I will address one question that my good friend posed to me…what do I think about Lance Armstrong? If will damn everyone else, where does he stand? Can he fairly be seen as an exception to my argument? My answer is this….I don’t know anymore where I stand, and I don’t know that I want to know. I watched him for years, and I know that he worked his ass off to be the best. I don’t know if he cleanly beat the best that the world had to offer, dopers and all, or not. I know that I took his side for seven years, because his story was inspirational, he was an American against the rest of the world, and the French could easily be seen as being sour grapes in light of the beating they took. Whenever he was confronted with heresay or circumstantial evidence, he always found a way to explain it away. I really really really do want to believe he is innocent, and that what I celebrated is for real, and that he was honest. Now……..I just don’t know. I feel like in the best interest of the sport, it is probably best that the truth is never brought out in this respect. If he came out as an admitted doper, it do serious damage to the sport in this country, and I really do believe that corporate sponsors would really think strongly before committing to this sport, when the most visible figure in the history of the sport was a confirmed cheat.

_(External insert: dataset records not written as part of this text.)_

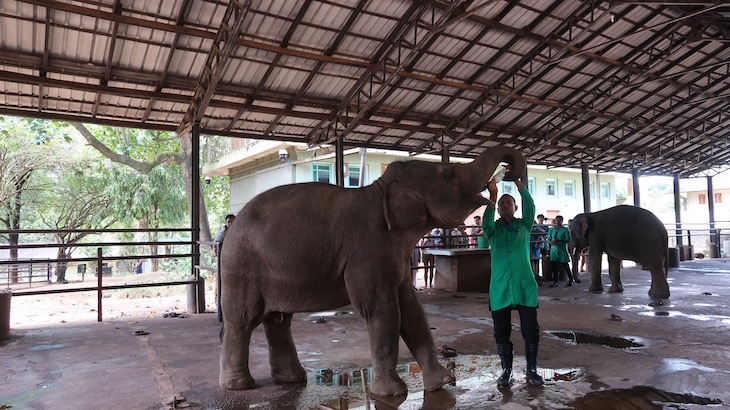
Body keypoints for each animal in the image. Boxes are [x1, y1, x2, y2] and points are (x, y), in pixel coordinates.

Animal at [216, 145, 524, 398]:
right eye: (448, 173)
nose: (508, 174)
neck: (380, 190)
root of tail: (232, 226)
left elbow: (412, 310)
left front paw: (442, 383)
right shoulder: (368, 250)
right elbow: (382, 309)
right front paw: (392, 394)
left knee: (278, 321)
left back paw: (292, 380)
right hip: (241, 267)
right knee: (243, 320)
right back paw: (240, 386)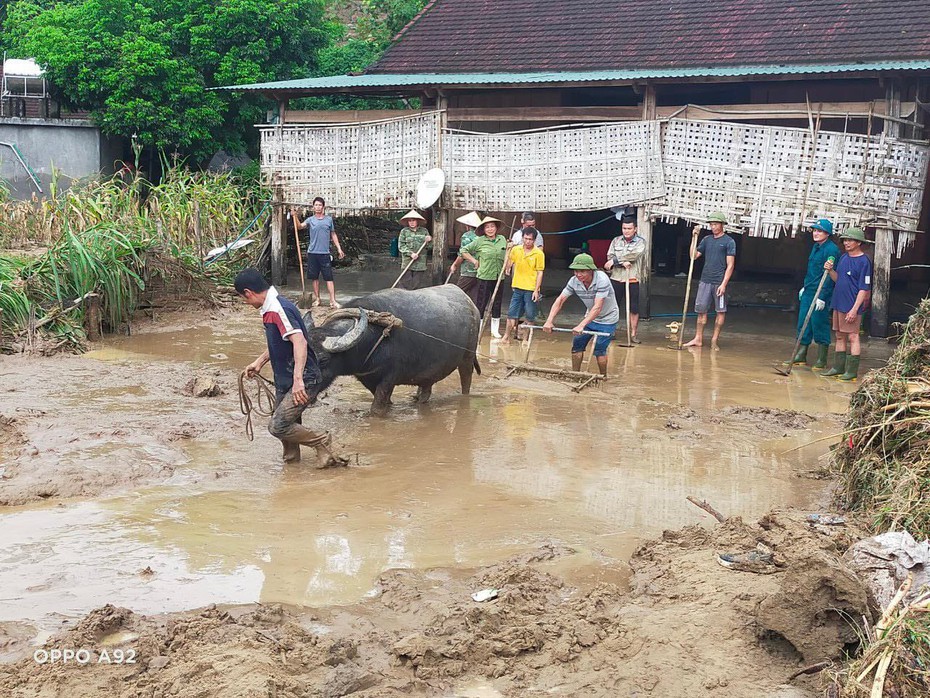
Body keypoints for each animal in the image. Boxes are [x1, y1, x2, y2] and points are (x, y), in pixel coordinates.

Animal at [306, 284, 478, 414]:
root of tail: (471, 305)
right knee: (426, 389)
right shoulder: (367, 378)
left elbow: (376, 409)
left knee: (466, 380)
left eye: (323, 360)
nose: (305, 393)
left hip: (468, 357)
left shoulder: (389, 378)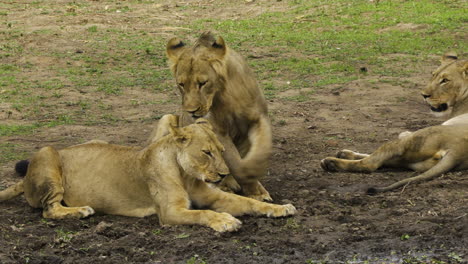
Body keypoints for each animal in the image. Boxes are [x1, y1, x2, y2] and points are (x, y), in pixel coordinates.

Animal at [0, 114, 296, 232]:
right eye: (206, 152)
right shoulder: (170, 213)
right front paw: (224, 221)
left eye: (221, 150)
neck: (186, 175)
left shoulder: (216, 196)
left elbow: (249, 203)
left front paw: (280, 208)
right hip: (47, 152)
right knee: (49, 210)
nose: (224, 175)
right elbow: (202, 213)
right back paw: (81, 210)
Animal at [159, 31, 272, 200]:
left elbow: (262, 147)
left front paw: (256, 181)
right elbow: (234, 161)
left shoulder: (258, 118)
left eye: (203, 83)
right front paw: (251, 185)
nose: (191, 111)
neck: (224, 95)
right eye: (181, 84)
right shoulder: (217, 130)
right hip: (167, 119)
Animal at [322, 54, 468, 194]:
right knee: (385, 161)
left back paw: (331, 163)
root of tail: (458, 151)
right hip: (415, 162)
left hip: (417, 138)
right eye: (433, 75)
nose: (423, 95)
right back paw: (343, 155)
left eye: (445, 80)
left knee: (371, 163)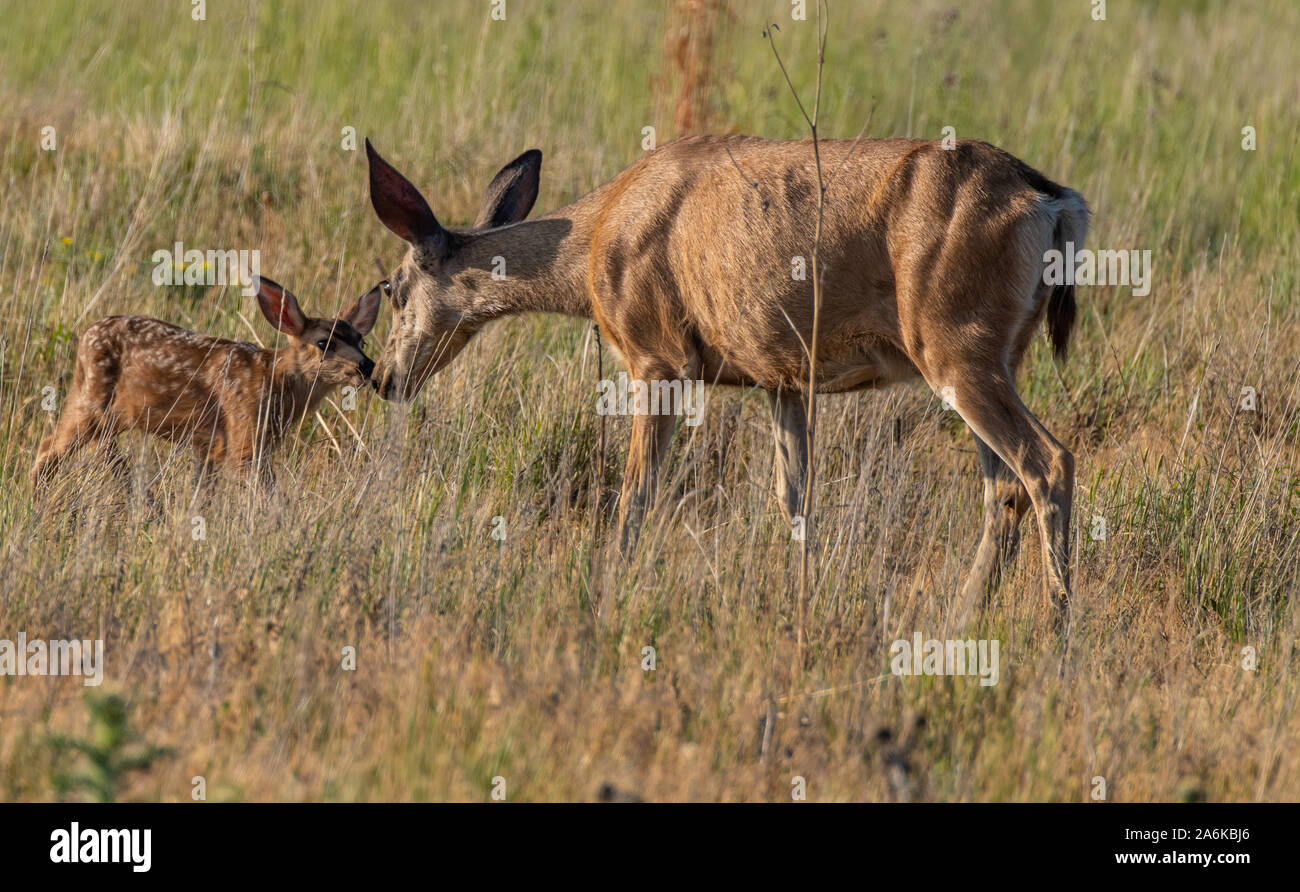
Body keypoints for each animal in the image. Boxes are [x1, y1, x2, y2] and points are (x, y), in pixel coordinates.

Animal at [32, 276, 382, 492]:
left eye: (361, 339)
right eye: (324, 342)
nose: (367, 365)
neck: (275, 378)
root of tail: (85, 338)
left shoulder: (217, 446)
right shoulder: (244, 436)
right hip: (93, 399)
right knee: (48, 447)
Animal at [362, 134, 1089, 620]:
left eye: (392, 290)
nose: (384, 379)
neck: (594, 240)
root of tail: (1055, 202)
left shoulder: (657, 356)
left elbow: (635, 498)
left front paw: (607, 596)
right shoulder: (782, 377)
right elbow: (795, 499)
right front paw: (802, 602)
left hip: (955, 346)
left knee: (1048, 462)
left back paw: (1057, 631)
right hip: (990, 356)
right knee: (1003, 489)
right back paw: (962, 621)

To clarify, I am not accusing Lance of cheating. I am assuming that he is being honest, but I am afraid that I would not be surprised if the truth came out some day if he were to confess…….I just hope that isn’t the case. I am not sure that I am accusing swimming of being dopers….but I have very strong suspicions based upon patterns I have seen. I am writing this not to damage anyone’s reputation or smear their achievements or dampen the celebration. I am writing this because I feel awful that I don’t enjoy sport for pure sport value anymore. I no longer can believe many records, certainly if I can’t see the real human suffering. I feel cheated simply because I am overcome with feeling of anger and cynicsm, and the guilt of skepticism. It is a reflection of how sport has changed, and indeed how I have changed. I hope to one day regain my joy and my trust in what I see and read….I just know that for now, while the country and the world regale in the heights of the Olympics this year…I can only shake my head and role my eyes, knowing that what we see is not always what is real.